For years I've followed this protocol.

Sometimes I still will. But, if someone struggles with fine motor activities, does it make sense to ask this person to isolate individual fingers, utilizing all 10 in unison, with timing, precision, and speed, key-boarding from the home-row? Might that itself be a tremendous challenge? A very interesting, short, and understandable study by Niles-Campbell, Tam, Mays, and Skidmore in the Canadian Association of Occupational Therapists journal dared utter this phrase:
"Ten finger touch-typing is a gold standard that may not produce gold"
 ZOIKS!!! Heresy!

The authors of this study suggest that for many students developing competence and functionality with a hunt and peck method may be a best outcome. They also go on to state that the "[engagement] in meaningful keyboarding activities is the best way to learn keyboarding", which then suggests NOT keyboarding programs.

Whoa! Meaningful activities?! Darned Occupational Therapists!
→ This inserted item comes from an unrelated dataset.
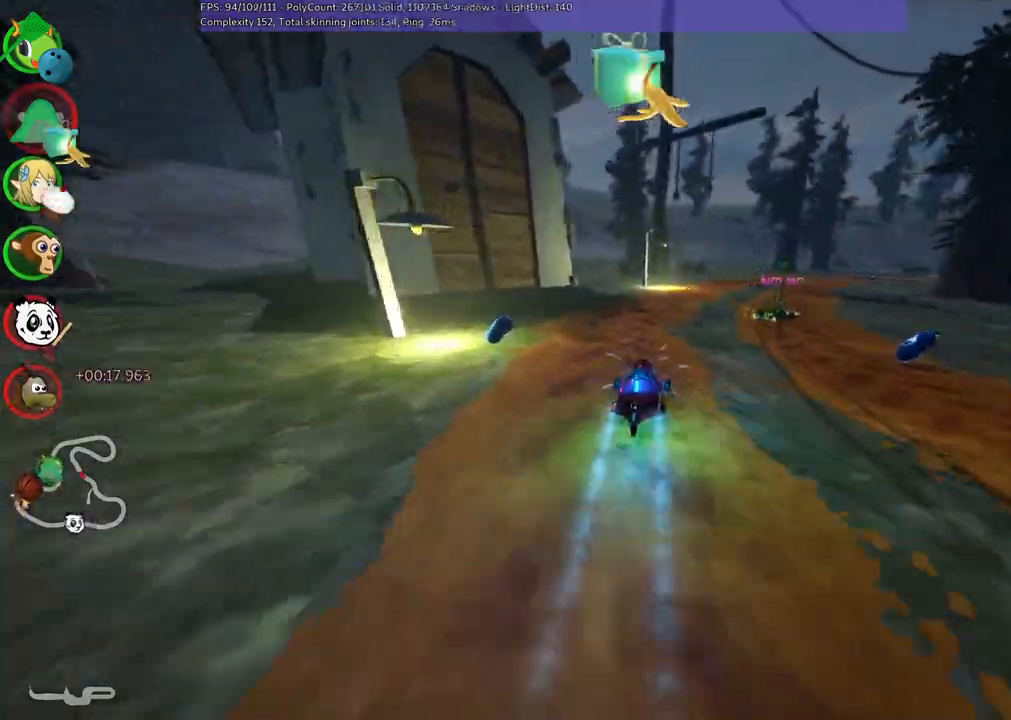
{"keys": ["left", "m", "up"], "events": [[150, "left", "down"], [200, "right", "up"]]}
Perhaps laboring over a keyboarding program for lengthy periods everyday is not ideal.

I still ask students to participate for 10 minutes 3-5 days a week if they do not have a sense of key-location. It should be an iterative process. Starting with a goal for home-row keys, but carefully monitoring and changing those expectations as necessary. If a student can type with a hunt and peck method faster or with dramatically increased legibility over their hand-writing, this is functional, and may be the end goal.

In addition to a keyboarding program, students will best acquire skills engaged in keyboarding activities that have meaning such as tackling homework, chatting online with a friend, writing emails or stories. The more interactive and non-repetitive the task, the more "fun" it's likely to be.

I'd love to hear other's thoughts on this topic.

Happy Therapy!

Wednesday, March 12, 2014

AppleVis Exploring Apple's Work

I have always been impressed by both Microsoft and Apple's attention to how folks with Visual Impairments might access their operating systems. Both companies have historically offered tools embedded in their software, at no additional cost. Granted the quality has varied from year to year.  Often, because they are in the business of selling operating systems, and not accessibility equipment, finding information about these features is not as easy as one might like.

Recently, my brillant colleague and VI teacher, here in the schools sent me a link to AppleVis, showing "what's new and changed for blind and low vision users in i0S7.1. AppleVis is a community-based web site that is managed by a small number of volunteers. They are NOT Apple.

I was impressed by the work Apple continues to do, and frankly how big can the market share be for them? This is good work, with minimal financial gain. (okay, I will quit hero-worshipping Apple for a few minutes).

According to AppleVis, there are 6 new Accessibility features in i0S7.1, including 3 contrast settings rather than one, allowing users to choose an option that best supports their vision. One other feature is the ability to enable Bold Text for icons, text on i0S labels, keyboard, and the calculator. For the other four, visit their page, 'cause I don't want to steal all their thunder.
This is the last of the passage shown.